Text
···

Artist: James Record (fl. 1768-1792) engraver, after a drawing by John James Barralet (1747-1815) based on a drawing by Sydney Parkinson (1745-1771)
Title: Portrait of Otegoowgoow, son of a chief of the Bay of Islands in New Zealand
Date: 1773
School: British XVIIIth-century
Medium: engraving and etching
Dimensions: 225 x 183mm (plate), 263 x 220mm (support)
Watermark: partial Strasbourg Bend (see image below)
Inscriptions/marks: numbered in the plate lower right <<N0 13>>
Condition: crisp and clear impression printed on laid paper with partial Strasbourg Bend watermark
Description: Bust portrait of a tattooed Maori man in profile to the right, a heru or comb in his top knot, pounamu or greenstone kuru or ear ornament and a carved rei niho paraoa or whale-tooth neck pendant. Around his shoulders is a kaitaka, a finely woven cloak of flax. A very similar rei niho paraoa that was acquired on one of Cook’s Pacific voyages is in the British Museum, Oc,NZ.159 (see image below). Otegoowgoow or Otegoongoon has been identified by Anne Salmond as possibly Te Kuukuu, a Ngaapuhi (?) chief’s son who was shot in the thigh during a skirmish on the island of Motuarohia in the Bay of Islands on 29 November 1769. See Anne Salmond, Two Worlds. First Meetings Between Maori and Europeans 1642-1772, Auckland, Viking, 1991, p 224.

···

Data records
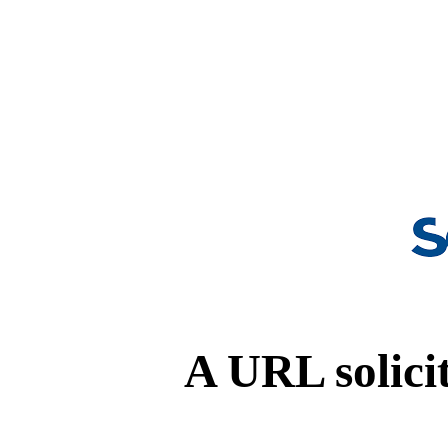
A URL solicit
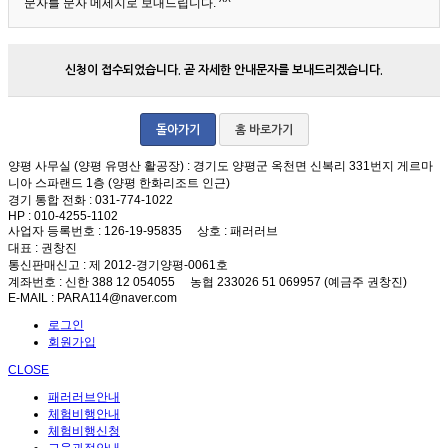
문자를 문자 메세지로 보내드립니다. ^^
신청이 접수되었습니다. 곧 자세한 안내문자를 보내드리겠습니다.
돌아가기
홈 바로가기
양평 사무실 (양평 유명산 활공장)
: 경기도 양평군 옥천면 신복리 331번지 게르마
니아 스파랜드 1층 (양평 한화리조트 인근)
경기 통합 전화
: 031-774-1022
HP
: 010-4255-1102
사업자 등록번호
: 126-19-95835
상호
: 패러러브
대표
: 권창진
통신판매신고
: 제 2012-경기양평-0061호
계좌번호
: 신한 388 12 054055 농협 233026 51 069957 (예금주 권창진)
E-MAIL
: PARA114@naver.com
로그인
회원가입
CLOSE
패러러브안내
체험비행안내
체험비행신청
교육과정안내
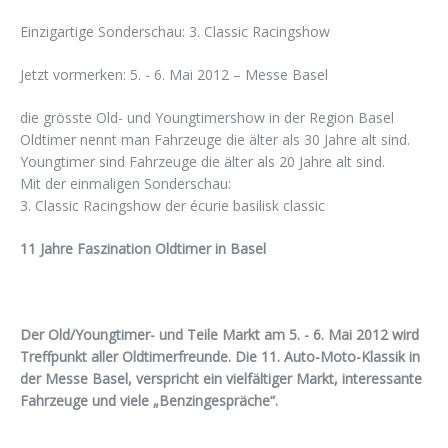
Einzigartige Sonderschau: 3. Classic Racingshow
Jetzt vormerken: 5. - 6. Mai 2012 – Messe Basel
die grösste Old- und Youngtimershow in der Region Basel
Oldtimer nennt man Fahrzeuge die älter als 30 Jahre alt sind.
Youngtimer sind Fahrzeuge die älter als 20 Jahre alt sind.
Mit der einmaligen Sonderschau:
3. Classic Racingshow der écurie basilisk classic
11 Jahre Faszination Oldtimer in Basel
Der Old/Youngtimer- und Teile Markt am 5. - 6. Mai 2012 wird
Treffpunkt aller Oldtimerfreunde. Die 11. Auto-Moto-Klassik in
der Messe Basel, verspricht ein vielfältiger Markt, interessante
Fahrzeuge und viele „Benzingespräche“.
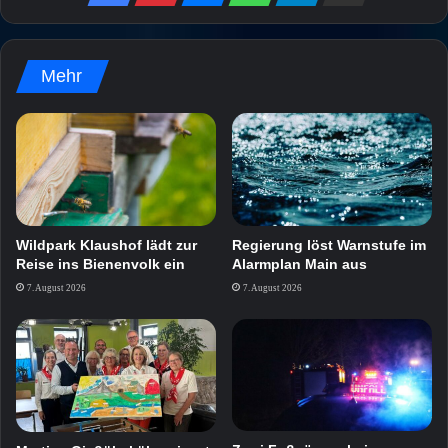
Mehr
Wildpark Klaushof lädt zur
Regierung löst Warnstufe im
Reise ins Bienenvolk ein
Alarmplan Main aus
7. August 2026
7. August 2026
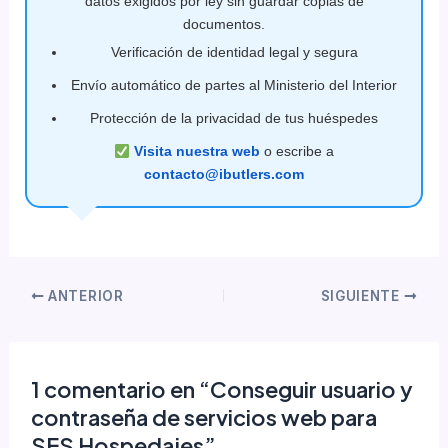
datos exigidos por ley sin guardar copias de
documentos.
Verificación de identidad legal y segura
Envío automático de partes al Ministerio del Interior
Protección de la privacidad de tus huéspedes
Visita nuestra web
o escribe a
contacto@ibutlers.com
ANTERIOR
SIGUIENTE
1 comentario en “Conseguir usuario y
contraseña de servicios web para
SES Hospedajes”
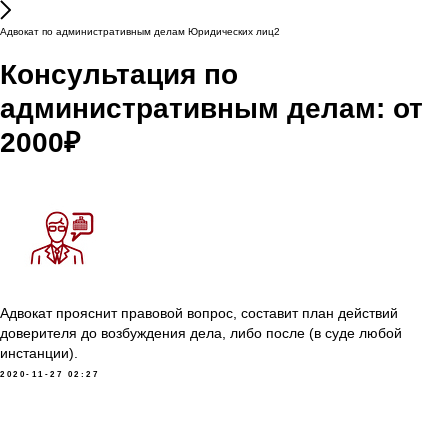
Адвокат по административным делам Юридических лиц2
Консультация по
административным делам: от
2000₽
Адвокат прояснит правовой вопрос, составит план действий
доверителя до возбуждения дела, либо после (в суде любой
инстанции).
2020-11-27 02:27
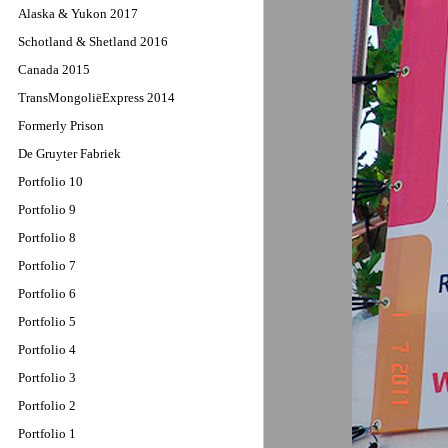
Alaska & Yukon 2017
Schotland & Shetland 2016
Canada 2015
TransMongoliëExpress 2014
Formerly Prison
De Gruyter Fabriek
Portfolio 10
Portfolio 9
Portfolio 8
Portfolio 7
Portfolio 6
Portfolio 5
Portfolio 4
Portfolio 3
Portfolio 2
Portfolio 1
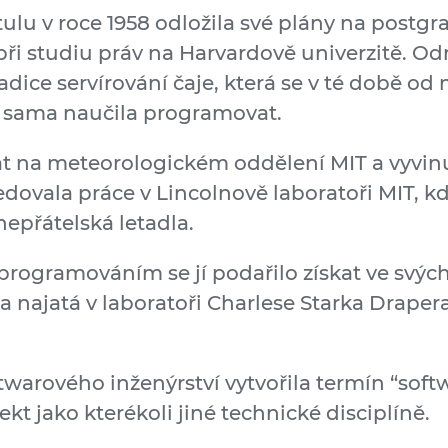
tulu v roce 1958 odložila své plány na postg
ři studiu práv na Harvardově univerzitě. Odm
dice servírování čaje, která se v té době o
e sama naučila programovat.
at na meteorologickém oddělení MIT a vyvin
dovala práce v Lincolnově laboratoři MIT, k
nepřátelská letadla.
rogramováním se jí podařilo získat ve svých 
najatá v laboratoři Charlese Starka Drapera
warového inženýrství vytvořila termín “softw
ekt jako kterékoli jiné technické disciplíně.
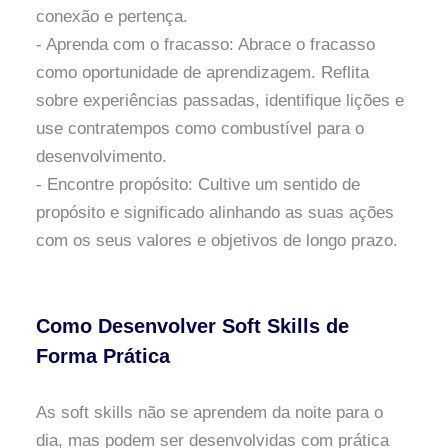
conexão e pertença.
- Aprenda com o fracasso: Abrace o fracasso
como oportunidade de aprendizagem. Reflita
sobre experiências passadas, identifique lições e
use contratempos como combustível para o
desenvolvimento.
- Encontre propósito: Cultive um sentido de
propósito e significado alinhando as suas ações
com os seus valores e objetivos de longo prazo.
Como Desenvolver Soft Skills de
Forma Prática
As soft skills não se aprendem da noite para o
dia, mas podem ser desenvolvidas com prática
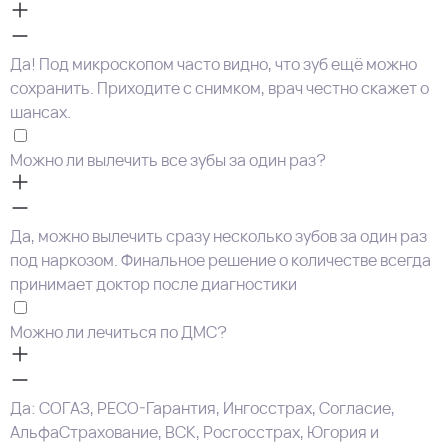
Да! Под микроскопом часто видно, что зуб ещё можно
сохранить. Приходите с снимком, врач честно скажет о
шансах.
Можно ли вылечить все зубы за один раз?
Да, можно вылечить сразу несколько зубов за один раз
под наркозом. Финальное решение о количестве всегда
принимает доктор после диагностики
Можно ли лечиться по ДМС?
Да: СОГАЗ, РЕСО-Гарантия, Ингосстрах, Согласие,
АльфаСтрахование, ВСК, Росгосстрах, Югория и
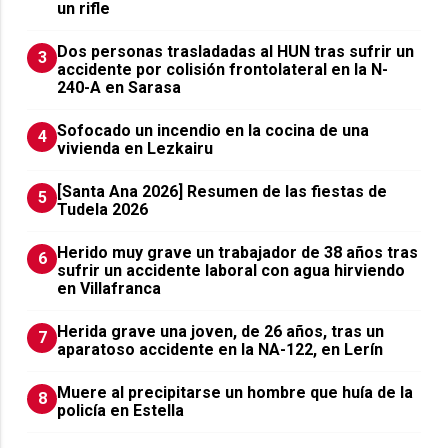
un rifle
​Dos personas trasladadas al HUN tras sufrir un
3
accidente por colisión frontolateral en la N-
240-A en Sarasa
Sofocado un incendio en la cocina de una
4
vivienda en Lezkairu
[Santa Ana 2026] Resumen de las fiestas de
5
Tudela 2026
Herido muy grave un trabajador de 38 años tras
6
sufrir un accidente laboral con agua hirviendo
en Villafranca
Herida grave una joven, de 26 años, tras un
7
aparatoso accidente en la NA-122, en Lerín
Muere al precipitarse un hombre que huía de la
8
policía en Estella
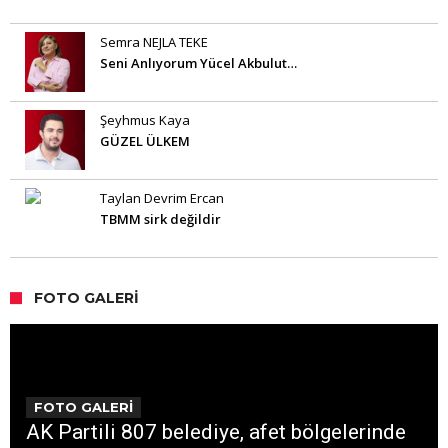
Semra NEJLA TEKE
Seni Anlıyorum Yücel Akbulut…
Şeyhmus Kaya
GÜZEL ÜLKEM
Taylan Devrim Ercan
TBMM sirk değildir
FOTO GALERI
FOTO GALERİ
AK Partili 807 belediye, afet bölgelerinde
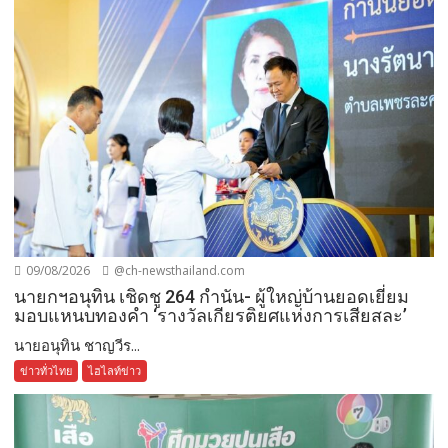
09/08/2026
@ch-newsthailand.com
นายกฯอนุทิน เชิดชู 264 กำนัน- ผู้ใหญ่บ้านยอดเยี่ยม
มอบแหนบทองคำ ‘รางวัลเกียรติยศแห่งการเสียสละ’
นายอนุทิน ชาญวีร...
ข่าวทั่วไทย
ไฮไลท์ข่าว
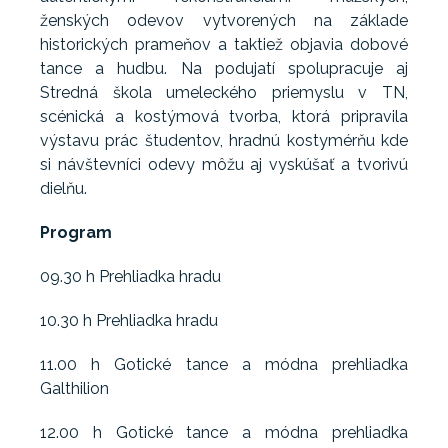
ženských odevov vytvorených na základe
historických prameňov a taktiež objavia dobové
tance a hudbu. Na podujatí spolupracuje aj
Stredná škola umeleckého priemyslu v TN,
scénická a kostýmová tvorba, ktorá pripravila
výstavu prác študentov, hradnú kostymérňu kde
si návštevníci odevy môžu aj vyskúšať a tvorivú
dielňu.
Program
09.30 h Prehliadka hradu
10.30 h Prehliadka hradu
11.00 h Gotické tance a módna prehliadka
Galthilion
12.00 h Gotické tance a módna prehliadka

···

Parts of the exercise
1: Condense the paragraph of the engraving entry that begins "Description: Bust portrait" into a short list, keeping its main facts.
2: In the data records, swap "SIGUIENTE" for "NEXT" in the lines that begin at the line with "datos exigidos por ley sin guardar copias de" and stop after the line with "2020-11-27 02:27", and give back only those lines. Please leave the pictures out.

Responses by task
1:
- Bust portrait of a tattooed Maori man, in profile to the right
- In his top knot is a heru (comb). He wears a pounamu (greenstone) kuru ear ornament and a carved rei niho paraoa (whale-tooth neck pendant).
- Around his shoulders is a kaitaka, a finely woven flax cloak.
- A very similar rei niho paraoa, acquired on one of Cook's Pacific voyages, is in the British Museum, Oc,NZ.159.
- Anne Salmond has identified Otegoowgoow (or Otegoongoon) as possibly Te Kuukuu, a Ngaapuhi (?) chief's son. He was shot in the thigh during a skirmish on the island of Motuarohia in the Bay of Islands on 29 November 1769.
- Reference: Anne Salmond, Two Worlds. First Meetings Between Maori and Europeans 1642-1772, Auckland, Viking, 1991, p 224.

2:
datos exigidos por ley sin guardar copias de
documentos.
Verificación de identidad legal y segura
Envío automático de partes al Ministerio del Interior
Protección de la privacidad de tus huéspedes
Visita nuestra web
o escribe a
contacto@ibutlers.com
ANTERIOR
NEXT
1 comentario en “Conseguir usuario y
contraseña de servicios web para
SES Hospedajes”
Адвокат по административным делам Юридических лиц2
Консультация по
административным делам: от
2000₽
Адвокат прояснит правовой вопрос, составит план действий
доверителя до возбуждения дела, либо после (в суде любой
инстанции).
2020-11-27 02:27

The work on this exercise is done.